The idea, Forster writes in his footnotes, was “to arrive in a town with a clutch of songs, to rehearse, record and mix an album with local musicians over several weeks, and then leave with the record done.” In that spirit, almost the entire Strawberries album was rehearsed and arranged to be recorded live, with very few overdubs, at INGRID Studios in Stockholm. Forster and Morén, a longtime fan from their Go-Betweens days, met and bonded at an Australian festival they both played in 2016. They toured together with the core band Strawberries (Olsson and Thorell) the following year, so their musical commonalities were well explored years before recording began.
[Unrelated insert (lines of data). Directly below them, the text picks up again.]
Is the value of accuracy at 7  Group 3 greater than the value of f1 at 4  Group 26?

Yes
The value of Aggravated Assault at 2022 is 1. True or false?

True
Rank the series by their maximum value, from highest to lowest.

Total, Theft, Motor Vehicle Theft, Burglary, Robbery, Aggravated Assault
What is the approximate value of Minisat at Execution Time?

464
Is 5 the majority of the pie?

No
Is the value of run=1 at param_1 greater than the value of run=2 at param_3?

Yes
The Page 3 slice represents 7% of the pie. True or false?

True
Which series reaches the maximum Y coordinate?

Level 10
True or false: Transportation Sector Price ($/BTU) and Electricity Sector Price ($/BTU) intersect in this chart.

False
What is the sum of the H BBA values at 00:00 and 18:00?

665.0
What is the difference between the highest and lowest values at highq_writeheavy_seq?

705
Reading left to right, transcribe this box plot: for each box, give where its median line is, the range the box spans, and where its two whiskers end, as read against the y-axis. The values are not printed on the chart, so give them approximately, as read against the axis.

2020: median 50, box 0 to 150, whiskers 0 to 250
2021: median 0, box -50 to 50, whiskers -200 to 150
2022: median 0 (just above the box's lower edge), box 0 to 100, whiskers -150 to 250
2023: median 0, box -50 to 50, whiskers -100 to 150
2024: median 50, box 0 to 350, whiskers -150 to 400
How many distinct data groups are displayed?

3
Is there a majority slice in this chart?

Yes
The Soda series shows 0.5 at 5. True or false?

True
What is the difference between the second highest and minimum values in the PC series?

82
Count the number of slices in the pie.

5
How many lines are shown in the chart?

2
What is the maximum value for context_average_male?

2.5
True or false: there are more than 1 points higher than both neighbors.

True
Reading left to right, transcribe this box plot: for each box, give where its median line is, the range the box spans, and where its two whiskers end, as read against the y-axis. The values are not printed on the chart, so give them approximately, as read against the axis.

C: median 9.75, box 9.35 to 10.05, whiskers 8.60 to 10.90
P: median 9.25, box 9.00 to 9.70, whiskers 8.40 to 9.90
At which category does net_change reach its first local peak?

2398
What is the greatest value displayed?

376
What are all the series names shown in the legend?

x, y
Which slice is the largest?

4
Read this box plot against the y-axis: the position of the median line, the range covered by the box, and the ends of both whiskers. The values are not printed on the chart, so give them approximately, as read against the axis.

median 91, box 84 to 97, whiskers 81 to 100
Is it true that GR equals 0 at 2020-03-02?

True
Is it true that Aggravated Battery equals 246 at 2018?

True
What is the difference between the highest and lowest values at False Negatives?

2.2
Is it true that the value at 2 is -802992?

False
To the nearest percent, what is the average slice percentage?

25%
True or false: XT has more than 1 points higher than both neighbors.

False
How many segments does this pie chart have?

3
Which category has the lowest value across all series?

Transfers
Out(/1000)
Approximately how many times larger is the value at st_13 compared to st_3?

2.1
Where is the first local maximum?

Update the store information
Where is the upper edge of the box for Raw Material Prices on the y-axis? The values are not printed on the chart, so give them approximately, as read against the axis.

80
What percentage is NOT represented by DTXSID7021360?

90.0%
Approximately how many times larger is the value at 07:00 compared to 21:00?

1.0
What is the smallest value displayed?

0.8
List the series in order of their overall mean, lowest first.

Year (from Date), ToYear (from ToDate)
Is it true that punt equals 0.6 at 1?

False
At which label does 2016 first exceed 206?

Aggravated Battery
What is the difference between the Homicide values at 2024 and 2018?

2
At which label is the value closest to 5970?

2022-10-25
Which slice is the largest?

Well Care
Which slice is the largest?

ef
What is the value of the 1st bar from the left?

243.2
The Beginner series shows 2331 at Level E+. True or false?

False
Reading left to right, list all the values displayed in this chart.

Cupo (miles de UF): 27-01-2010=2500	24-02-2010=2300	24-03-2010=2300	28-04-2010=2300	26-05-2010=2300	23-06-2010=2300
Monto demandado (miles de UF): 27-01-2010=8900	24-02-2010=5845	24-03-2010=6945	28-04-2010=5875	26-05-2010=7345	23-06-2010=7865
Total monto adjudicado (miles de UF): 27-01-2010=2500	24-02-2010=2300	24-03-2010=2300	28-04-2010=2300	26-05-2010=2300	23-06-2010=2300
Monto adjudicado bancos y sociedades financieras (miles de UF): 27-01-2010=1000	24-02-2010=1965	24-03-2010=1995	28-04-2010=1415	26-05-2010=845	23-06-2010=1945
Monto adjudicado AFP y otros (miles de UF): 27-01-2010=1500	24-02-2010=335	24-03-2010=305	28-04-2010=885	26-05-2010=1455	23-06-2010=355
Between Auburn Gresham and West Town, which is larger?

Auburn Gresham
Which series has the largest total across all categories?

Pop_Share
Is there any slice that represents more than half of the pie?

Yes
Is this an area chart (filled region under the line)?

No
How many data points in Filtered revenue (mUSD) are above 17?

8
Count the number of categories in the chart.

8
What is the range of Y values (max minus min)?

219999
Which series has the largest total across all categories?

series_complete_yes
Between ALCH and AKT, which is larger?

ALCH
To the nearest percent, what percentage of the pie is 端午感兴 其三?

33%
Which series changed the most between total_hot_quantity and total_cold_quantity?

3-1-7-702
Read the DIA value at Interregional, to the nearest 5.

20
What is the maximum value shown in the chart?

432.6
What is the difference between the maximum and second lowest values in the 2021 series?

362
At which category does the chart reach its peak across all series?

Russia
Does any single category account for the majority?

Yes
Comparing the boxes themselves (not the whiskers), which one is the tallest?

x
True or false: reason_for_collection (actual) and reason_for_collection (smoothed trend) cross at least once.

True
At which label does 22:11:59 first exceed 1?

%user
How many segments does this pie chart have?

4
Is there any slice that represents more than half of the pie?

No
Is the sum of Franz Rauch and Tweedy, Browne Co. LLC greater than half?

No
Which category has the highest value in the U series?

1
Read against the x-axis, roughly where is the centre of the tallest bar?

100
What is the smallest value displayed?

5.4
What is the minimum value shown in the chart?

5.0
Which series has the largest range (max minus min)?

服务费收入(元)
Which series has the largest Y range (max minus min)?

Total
“It’s great to work with someone who’s a real gamer,” says Peter Morén, recalling the intense and focused four-week period working on the album in September/October 2024. “That sense of direction that ‘This is what I do, and this is who I am as I understand it.’ He does what he does in the only way he can and changes and evolves in that sphere, but never loses sight of his personality and strengths.”
“I wanted to blow up the sound of my records to an extent,” is Robert Forster’s somewhat different assessment of the collaboration, “I just wanted to bring in new colours.”
Nowhere is this more evident than on the album’s monumental closing track, “Diamonds,” which begins as a cross between Lou Reed and Buffalo Springfield, then takes off via Astral Weeks in an (almost) Albert Ayler direction, with Lina Langendorf giving free rein on tenor sax and Forster himself forgoing his signature voice for some unexpected bursts of falsetto. It may be a challenge for the more conservative part of the Robert Forster fan community, and that, he says, is “a good thing. I love it. It’s the last song. And you think you know the album, and you think you know Robert Forster. And then this last song comes in that last song I did, you know, sonically and musically.”
It all sounds a lot like the musical equivalent of a 67-year-old man standing in front of a bowl of unusually flavoured strawberries and can’t help but devour them all. After all, what could be ordinary?